Celebrim
Legend
In a closed ruleset, my capacity to impose my will on the world inevitably feels limited by the DMs willingness to let the world be imposed upon.
I don't think the two have anything to do with each other.
First of all, your capacity to impose your will on the world is inevitably and always limited by the DM's willingness to the let the world be imposed upon. Even with an open system, there isn't a DM worth his pizza that can't use the rules to achieve the results he wants 99% of the time if he really wants it. Storyteller is IMO particularly bad in this regard, in that in my experience its a system very open to interpretation by the storyteller - including, because of the intricancies of its dice pool system, even accidental manipulation because no one really knows the odds of anything.
Secondly, Storyteller is by no means an open system.
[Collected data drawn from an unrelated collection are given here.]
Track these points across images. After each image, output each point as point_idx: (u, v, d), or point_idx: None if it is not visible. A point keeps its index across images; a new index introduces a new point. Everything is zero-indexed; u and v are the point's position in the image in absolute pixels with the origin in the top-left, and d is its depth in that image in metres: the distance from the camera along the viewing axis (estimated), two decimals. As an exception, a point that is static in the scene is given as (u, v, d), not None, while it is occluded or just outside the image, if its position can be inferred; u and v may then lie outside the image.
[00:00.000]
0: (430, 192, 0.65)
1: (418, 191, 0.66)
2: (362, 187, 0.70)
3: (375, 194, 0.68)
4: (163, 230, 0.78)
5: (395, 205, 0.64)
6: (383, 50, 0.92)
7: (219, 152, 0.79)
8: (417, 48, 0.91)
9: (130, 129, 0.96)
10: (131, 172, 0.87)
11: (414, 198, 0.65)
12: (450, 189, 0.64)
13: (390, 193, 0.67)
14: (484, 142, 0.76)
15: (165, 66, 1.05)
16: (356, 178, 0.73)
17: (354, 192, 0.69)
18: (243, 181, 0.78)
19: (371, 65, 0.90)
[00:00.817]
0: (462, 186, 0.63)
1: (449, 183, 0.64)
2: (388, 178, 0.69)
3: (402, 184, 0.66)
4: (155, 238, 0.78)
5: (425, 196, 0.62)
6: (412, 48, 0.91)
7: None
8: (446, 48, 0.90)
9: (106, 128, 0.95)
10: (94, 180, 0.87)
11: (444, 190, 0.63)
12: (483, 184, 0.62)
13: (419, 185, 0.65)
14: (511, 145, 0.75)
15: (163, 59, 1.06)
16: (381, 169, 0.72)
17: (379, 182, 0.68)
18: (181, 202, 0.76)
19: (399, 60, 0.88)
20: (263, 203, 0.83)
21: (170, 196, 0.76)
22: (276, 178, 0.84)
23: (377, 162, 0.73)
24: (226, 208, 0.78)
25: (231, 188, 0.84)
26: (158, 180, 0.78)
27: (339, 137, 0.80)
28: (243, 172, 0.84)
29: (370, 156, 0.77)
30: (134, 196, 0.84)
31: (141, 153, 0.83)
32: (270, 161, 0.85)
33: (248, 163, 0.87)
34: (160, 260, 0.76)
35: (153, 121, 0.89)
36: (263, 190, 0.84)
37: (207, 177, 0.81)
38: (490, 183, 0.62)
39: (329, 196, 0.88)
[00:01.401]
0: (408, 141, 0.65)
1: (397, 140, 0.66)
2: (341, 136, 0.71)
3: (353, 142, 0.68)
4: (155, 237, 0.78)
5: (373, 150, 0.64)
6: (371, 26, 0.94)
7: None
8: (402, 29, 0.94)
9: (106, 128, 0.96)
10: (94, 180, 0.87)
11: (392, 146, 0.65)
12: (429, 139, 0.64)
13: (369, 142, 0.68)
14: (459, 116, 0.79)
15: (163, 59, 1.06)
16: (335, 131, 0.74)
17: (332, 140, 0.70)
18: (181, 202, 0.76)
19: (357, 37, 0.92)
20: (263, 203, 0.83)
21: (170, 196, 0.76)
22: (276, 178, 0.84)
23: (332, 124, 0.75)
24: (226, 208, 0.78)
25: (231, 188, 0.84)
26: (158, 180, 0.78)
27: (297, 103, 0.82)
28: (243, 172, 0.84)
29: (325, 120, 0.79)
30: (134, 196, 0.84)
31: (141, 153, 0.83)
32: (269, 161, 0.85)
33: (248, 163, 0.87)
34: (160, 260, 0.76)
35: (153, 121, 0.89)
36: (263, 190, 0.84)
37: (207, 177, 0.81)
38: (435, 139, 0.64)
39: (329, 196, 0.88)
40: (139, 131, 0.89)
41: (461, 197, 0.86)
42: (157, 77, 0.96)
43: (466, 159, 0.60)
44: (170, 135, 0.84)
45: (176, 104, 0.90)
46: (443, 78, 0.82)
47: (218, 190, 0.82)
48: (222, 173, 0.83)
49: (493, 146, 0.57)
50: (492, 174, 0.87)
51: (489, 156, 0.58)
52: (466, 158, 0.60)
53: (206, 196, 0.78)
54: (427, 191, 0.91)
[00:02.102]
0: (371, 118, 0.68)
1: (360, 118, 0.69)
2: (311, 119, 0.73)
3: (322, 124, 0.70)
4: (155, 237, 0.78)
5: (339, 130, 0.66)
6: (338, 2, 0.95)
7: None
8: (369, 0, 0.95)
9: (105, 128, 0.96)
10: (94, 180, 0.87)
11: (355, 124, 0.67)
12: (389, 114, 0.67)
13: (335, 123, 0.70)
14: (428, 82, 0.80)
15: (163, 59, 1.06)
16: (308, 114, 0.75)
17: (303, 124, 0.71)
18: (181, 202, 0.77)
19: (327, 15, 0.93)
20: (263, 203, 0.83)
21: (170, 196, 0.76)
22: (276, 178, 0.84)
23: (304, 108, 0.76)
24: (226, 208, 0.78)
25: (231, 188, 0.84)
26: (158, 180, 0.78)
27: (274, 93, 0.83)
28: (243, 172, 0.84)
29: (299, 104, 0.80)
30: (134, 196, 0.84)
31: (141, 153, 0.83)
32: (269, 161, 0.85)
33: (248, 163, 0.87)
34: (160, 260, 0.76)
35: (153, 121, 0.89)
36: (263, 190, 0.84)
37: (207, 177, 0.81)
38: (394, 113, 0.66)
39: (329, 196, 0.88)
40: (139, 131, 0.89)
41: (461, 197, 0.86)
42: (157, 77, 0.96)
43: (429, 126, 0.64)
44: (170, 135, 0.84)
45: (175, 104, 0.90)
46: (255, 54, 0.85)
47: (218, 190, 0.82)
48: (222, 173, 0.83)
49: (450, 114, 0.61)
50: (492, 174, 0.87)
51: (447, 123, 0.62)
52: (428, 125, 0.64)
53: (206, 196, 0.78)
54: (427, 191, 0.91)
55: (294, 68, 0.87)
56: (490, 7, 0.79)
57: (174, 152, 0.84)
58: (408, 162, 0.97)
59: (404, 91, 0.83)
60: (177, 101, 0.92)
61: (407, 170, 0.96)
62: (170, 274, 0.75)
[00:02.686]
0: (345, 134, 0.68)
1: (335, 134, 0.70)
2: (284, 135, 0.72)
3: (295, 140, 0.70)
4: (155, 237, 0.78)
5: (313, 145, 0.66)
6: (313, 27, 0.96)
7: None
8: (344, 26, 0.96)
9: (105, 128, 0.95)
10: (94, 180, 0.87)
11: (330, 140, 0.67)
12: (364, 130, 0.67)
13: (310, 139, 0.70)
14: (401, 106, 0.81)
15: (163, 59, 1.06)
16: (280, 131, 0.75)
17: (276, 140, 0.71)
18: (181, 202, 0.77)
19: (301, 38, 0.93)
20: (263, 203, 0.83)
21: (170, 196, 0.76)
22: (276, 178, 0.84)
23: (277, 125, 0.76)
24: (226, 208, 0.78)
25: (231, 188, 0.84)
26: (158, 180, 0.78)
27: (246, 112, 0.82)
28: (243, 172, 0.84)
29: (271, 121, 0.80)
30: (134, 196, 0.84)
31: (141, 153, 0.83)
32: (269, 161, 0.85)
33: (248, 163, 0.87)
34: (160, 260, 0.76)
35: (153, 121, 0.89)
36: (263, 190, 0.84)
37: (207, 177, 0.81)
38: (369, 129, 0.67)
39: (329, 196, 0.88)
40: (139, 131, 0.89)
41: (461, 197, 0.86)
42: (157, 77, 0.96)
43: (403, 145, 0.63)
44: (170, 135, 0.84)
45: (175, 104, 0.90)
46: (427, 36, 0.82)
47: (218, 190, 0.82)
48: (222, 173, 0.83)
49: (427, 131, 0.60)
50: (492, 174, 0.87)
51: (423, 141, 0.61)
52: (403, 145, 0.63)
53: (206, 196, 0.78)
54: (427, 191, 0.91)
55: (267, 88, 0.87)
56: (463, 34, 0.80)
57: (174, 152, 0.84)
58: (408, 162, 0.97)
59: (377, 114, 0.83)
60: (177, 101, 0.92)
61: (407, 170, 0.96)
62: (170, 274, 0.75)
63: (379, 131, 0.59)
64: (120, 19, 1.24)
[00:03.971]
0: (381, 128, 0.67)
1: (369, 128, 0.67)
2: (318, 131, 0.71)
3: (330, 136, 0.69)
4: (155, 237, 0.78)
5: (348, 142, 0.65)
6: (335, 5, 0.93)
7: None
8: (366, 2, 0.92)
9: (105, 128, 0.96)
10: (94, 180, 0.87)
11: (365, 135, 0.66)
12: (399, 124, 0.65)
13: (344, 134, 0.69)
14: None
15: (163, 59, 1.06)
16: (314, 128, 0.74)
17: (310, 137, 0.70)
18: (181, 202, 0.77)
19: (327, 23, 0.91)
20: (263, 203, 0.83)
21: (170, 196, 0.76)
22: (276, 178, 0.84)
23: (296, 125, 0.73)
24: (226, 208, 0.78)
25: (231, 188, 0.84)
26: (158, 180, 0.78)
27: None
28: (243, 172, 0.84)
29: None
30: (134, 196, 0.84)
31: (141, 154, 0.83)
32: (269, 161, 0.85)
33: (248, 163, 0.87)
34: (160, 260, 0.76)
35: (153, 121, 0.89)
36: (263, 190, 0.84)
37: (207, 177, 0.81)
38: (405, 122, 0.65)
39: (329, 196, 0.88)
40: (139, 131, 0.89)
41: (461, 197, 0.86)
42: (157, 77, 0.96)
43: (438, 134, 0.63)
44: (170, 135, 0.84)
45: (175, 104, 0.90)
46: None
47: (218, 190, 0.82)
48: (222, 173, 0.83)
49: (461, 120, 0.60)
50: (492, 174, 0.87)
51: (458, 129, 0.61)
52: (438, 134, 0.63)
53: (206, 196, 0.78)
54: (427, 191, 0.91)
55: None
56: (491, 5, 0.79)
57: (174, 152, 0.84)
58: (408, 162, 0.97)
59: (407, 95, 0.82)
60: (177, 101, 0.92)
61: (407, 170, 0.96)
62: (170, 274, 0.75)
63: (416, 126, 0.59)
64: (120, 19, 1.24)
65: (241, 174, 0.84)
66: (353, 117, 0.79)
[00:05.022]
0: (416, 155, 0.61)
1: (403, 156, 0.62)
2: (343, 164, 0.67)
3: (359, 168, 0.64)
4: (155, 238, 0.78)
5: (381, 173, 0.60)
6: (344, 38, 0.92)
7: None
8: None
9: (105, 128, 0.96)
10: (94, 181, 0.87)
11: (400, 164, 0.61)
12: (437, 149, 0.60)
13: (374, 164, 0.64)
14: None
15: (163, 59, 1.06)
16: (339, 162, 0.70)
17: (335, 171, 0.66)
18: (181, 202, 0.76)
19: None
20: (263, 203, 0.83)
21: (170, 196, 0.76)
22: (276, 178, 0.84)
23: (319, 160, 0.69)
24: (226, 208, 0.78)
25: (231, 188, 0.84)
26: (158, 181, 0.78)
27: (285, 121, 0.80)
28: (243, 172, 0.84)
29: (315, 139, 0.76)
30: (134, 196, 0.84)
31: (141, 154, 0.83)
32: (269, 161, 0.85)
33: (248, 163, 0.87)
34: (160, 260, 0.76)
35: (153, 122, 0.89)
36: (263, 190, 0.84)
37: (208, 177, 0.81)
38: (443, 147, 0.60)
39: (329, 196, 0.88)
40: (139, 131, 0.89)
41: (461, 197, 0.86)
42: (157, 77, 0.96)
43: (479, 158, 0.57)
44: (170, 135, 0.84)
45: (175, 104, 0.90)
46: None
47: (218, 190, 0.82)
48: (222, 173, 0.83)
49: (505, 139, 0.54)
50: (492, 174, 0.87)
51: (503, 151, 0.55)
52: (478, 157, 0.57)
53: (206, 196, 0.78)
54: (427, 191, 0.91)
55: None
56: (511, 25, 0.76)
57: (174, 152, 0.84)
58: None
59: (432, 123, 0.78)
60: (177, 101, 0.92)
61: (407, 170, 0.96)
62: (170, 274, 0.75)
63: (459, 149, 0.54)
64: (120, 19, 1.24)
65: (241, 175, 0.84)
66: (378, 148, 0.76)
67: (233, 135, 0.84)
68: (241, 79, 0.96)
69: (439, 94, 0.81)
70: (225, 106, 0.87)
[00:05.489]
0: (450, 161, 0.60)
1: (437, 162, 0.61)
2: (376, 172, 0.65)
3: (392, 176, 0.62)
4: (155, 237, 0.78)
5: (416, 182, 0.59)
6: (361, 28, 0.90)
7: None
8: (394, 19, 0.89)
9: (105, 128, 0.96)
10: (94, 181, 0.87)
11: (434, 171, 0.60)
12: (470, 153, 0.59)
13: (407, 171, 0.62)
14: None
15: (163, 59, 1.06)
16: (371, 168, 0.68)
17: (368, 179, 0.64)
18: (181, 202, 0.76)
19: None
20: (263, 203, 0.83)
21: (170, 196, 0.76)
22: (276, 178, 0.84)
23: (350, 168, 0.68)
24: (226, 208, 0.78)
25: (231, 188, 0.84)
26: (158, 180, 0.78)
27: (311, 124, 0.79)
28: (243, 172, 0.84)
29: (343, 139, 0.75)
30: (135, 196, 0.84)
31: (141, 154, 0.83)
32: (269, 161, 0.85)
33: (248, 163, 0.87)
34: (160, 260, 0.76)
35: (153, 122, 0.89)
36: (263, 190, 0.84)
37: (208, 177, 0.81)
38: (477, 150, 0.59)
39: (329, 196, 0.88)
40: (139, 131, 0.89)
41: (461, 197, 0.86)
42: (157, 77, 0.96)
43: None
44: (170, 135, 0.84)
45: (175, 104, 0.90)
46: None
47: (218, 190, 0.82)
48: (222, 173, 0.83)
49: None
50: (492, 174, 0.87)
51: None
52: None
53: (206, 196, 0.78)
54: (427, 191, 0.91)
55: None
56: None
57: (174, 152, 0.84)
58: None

You can run Storyteller as a closed system. You could even run it as a completely closed system (that is, the players don't even know what the rules system being used is). All that determines whether a system is open or closed is whether or not the players know the rules. Once you know all the rules, the system is an 'open system', even if, like 1e AD&D, it was not intended to be an open system.
So the question is, supposing I ran Storyteller as a closed system, and you played a face man, wouldn't you have the same ability to impose your will on the game world even if you didn't know the rules that you had if you knew the rules? If you proposed to tell a lie, the chance that the lie would be believed is the same regardless of whether you know how that outcome is generated.